Records shown

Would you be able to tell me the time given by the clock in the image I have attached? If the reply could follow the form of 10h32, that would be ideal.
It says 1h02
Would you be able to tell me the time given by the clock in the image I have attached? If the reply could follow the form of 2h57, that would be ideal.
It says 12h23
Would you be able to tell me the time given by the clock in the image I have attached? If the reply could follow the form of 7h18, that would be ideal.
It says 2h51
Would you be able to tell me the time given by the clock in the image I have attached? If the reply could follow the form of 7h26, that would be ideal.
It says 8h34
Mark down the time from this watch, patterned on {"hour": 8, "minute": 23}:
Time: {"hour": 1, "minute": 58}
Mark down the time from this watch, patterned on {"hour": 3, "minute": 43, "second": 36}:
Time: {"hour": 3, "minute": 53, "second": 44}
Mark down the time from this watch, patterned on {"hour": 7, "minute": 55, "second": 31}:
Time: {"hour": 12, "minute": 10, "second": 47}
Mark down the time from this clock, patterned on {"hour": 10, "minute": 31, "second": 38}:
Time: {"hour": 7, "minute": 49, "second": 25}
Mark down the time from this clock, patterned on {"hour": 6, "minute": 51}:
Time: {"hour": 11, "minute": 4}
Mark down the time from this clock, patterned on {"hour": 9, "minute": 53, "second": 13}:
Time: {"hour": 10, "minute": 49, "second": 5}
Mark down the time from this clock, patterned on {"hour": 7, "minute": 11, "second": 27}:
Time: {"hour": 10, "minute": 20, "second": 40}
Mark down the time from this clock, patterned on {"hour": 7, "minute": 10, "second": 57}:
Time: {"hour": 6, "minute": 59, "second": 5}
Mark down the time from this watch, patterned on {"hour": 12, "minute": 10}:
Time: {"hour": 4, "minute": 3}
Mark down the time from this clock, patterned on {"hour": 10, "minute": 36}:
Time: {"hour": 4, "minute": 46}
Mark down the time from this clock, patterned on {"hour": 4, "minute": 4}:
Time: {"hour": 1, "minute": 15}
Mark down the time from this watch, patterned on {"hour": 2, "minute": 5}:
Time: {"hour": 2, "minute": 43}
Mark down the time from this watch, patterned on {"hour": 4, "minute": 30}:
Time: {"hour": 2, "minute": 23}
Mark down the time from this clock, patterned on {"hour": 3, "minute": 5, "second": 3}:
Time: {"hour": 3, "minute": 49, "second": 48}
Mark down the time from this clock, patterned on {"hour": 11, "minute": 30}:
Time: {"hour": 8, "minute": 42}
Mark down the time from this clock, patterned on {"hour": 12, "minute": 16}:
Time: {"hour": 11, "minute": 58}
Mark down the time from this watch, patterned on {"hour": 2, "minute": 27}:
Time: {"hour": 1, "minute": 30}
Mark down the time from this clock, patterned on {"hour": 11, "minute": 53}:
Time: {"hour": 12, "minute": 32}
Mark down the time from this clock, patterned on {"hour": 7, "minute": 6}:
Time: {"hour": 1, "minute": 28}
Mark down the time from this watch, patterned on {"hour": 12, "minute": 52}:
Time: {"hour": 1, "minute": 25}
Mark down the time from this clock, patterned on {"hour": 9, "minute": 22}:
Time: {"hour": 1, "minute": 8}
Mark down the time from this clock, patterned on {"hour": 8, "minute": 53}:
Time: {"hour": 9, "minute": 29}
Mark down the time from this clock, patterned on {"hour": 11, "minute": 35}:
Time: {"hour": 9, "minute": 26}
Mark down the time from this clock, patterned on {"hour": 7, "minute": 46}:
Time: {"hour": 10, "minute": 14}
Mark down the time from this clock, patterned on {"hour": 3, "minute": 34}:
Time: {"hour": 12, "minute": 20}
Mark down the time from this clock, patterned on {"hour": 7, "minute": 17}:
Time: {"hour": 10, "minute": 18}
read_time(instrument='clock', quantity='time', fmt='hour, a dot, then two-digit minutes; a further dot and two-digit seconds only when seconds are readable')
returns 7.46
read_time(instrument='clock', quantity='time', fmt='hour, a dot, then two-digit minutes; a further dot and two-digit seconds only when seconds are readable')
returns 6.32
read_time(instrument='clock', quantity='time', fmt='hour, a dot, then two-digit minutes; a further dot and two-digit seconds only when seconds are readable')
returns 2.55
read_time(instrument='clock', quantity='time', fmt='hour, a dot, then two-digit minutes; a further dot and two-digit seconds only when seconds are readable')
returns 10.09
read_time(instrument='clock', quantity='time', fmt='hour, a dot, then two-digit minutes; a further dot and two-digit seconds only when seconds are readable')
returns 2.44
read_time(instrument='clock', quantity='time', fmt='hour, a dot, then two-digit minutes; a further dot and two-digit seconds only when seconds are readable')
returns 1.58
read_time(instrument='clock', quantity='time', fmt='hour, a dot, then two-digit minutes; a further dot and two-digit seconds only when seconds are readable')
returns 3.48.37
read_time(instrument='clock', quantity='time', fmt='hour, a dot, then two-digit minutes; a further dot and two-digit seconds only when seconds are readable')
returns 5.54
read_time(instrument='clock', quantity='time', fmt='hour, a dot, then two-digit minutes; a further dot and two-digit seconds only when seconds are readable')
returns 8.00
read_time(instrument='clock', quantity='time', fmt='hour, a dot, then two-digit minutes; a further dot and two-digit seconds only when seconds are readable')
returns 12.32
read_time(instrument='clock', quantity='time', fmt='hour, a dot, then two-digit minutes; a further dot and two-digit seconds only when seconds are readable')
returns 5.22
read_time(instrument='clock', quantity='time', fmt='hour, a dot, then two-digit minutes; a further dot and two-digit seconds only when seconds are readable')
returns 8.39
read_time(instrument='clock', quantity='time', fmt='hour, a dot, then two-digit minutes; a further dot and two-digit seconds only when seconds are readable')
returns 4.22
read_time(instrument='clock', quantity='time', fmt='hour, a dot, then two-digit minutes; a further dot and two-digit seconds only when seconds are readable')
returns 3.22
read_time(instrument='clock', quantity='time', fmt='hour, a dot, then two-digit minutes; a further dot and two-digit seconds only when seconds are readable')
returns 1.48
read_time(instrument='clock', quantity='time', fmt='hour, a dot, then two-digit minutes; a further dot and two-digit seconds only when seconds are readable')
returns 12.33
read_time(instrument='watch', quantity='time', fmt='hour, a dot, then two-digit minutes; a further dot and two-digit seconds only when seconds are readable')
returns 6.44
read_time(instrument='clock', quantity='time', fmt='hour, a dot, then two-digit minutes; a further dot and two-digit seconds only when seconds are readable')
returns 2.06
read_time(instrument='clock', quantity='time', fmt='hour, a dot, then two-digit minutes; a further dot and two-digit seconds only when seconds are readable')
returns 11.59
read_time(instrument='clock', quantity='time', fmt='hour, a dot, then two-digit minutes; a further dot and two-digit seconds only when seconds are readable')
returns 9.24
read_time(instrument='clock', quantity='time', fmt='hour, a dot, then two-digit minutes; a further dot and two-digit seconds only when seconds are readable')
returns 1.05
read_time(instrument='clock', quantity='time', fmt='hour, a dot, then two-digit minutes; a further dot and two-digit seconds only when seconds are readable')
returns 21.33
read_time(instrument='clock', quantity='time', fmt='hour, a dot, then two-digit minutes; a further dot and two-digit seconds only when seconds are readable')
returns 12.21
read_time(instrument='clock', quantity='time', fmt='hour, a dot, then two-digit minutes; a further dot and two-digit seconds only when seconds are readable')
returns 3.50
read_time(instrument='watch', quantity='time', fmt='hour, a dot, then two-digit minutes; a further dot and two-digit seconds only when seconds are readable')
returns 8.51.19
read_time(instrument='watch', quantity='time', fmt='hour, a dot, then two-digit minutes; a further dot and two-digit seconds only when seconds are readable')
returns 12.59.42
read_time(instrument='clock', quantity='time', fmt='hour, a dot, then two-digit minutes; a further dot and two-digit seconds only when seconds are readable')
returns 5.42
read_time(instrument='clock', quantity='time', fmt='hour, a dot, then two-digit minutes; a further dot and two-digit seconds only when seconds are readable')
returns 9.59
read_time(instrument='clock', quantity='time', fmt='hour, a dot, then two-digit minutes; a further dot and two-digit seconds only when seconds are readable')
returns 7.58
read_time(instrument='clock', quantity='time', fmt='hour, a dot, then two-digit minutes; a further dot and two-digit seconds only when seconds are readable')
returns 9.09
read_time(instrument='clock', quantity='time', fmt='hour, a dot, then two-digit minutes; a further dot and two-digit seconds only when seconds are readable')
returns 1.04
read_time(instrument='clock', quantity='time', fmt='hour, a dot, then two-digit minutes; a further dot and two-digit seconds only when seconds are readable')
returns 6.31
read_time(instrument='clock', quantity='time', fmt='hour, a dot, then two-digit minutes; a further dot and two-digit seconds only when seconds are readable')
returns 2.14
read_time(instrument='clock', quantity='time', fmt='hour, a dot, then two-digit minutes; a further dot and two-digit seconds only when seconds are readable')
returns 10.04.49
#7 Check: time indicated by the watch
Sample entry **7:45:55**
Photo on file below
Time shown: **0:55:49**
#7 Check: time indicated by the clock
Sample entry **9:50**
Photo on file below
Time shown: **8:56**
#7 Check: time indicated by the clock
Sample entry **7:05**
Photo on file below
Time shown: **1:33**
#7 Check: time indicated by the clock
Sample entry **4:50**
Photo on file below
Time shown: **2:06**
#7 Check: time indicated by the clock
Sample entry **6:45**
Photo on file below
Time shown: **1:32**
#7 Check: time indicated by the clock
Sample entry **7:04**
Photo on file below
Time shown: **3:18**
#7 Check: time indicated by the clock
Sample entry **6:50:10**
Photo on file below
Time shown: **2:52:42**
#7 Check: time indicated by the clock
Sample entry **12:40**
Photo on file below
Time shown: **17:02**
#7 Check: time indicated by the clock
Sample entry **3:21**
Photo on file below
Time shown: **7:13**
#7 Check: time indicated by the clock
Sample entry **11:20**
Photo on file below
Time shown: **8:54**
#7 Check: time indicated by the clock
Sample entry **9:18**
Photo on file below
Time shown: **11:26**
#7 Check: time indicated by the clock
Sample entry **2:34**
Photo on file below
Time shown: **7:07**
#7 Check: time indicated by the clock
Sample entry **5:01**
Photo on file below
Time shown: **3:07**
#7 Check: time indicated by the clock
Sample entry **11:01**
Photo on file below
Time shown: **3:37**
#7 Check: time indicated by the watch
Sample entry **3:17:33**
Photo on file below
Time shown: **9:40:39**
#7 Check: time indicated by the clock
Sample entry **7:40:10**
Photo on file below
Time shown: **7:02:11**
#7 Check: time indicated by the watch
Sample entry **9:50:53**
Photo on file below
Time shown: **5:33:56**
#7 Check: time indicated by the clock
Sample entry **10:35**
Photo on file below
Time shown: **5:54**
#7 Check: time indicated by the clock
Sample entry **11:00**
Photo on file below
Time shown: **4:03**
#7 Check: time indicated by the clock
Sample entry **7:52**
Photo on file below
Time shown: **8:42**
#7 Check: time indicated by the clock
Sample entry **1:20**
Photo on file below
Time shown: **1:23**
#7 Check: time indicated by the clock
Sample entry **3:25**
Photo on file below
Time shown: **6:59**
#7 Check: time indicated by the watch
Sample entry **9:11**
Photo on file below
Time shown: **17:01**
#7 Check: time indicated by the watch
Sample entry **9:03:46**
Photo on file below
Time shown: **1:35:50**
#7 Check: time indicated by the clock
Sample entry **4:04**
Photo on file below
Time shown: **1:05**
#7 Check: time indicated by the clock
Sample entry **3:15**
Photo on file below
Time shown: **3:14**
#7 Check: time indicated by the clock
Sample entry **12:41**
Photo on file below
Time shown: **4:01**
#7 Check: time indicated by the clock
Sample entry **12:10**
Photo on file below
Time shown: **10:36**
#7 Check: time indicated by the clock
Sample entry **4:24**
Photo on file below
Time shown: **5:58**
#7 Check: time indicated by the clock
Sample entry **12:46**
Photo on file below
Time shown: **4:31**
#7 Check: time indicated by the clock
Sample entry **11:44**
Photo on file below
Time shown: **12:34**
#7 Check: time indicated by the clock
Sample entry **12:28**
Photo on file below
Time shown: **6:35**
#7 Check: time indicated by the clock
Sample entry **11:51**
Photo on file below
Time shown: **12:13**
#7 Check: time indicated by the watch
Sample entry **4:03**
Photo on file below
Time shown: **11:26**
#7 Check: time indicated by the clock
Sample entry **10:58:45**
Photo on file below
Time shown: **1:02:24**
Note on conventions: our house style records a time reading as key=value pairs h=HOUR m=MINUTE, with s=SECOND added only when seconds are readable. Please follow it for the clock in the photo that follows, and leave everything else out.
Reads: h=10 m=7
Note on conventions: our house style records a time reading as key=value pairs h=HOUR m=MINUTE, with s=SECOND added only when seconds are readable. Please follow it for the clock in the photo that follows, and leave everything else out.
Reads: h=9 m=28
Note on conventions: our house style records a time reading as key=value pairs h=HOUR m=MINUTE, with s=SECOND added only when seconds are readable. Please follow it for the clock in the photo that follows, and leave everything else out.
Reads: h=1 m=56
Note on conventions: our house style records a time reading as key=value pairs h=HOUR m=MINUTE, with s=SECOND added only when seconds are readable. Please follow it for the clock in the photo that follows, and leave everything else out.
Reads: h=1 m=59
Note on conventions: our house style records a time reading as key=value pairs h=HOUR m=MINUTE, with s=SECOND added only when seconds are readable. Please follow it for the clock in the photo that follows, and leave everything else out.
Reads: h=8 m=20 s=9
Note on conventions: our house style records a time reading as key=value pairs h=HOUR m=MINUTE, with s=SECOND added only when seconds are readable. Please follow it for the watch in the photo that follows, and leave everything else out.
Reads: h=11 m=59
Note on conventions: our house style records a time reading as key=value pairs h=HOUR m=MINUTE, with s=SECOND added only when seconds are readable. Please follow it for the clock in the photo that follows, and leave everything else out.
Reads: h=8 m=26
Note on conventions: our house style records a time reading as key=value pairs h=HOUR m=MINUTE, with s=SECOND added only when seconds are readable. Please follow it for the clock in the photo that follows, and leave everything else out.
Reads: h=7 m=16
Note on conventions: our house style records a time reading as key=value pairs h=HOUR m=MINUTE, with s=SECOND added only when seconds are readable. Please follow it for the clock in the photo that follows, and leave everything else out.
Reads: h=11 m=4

Stated problem
Print the listing above word for word, beginning at its first line and stopping after the line that contains "It says 2h51".

Reply to the exercise
Would you be able to tell me the time given by the clock in the image I have attached? If the reply could follow the form of 10h32, that would be ideal.
It says 1h02
Would you be able to tell me the time given by the clock in the image I have attached? If the reply could follow the form of 2h57, that would be ideal.
It says 12h23
Would you be able to tell me the time given by the clock in the image I have attached? If the reply could follow the form of 7h18, that would be ideal.
It says 2h51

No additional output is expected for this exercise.